> PASSAGE FOR REVIEW:
=== Section Start ===
Generic EqualityComparer for classes in C#

GenericEqualityComparer

Creating support for Equality comparison of classes in C# can become repititive. In this article, we will look at a Generic equality comparer that can be used for classes to do equality comparison. Please note that we are meaning here value comparison. Structs and records support via built-in functionality such a value equality comparison. For classes, it depends on what you mean by equality comparison. Usually it means the public properties, but additional state such as private properties and fields can also be considered.

Github repo with this source code

https://github.com/toreaurstadboss/GenericEqualityComparer

A reflection-based IEqualityComparer<T> that compares two objects by their member values instead of by reference. Useful for plain C# classes that don't override Equals and GetHashCode themselves.

1 — The problem it solves

In C#, class instances are compared by reference by default. Two objects with identical data are not equal unless they are the same object in memory.
=== Section End ===
> WORK INSTRUCTION A:
Answer these questions about the article on a generic equality comparer in C#:
(i) What does the article say structs and records already support through built-in functionality?
(ii) At what web address is the article's source code kept?
(iii) How are class instances compared in C# by default?
> WORK INSTRUCTION B: Write the next part of the article on a generic equality comparer in C#, picking up right after its final sentence.

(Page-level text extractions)
=== Section Start ===
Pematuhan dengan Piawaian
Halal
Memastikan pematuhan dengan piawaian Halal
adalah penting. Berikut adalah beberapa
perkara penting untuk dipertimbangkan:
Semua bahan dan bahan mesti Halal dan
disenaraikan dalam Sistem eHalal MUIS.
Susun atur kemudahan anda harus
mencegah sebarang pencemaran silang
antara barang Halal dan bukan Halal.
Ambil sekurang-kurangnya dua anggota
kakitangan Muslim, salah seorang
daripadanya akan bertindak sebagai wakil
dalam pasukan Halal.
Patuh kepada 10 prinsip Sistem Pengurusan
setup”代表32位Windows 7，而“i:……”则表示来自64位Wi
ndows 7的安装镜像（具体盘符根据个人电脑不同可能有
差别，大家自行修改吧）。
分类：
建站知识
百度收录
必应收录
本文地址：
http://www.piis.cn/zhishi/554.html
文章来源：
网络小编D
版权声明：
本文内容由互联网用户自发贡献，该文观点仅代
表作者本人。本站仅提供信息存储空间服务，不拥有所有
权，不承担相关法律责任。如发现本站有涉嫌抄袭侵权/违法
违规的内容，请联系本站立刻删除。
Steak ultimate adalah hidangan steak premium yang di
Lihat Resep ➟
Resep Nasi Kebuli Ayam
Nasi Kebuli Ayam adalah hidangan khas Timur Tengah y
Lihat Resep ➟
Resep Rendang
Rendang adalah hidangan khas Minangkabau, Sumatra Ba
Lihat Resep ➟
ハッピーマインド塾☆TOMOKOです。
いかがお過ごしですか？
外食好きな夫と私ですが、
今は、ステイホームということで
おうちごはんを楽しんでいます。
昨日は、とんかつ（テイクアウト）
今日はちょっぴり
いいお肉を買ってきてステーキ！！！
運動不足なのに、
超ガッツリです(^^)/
=== Section End ===
> TASK ANSWER A:
(i) Value equality comparison.
(ii) https://github.com/toreaurstadboss/GenericEqualityComparer
(iii) By reference.

> TASK ANSWER B:
var car1 = new Car { Make = "Toyota", Model = "Camry", Year = 2020 };
var car2 = new Car { Make = "Toyota", Model = "Camry", Year = 2020 };

Console.WriteLine(car1 == car2);        // False — different object references
Console.WriteLine(car1.Equals(car2));   // False — same reason

GenericEqualityComparer<T> solves this without touching the class itself. It uses reflection to compare each property (and optionally each field) value by value. But it also uses member expressions compiled into delegates to provide fast member value lookups. This makes the generic equality comparer used here possible to use inside collections with many items.

Lets first look at the GenericEqualityComparer source code. It is a generic class.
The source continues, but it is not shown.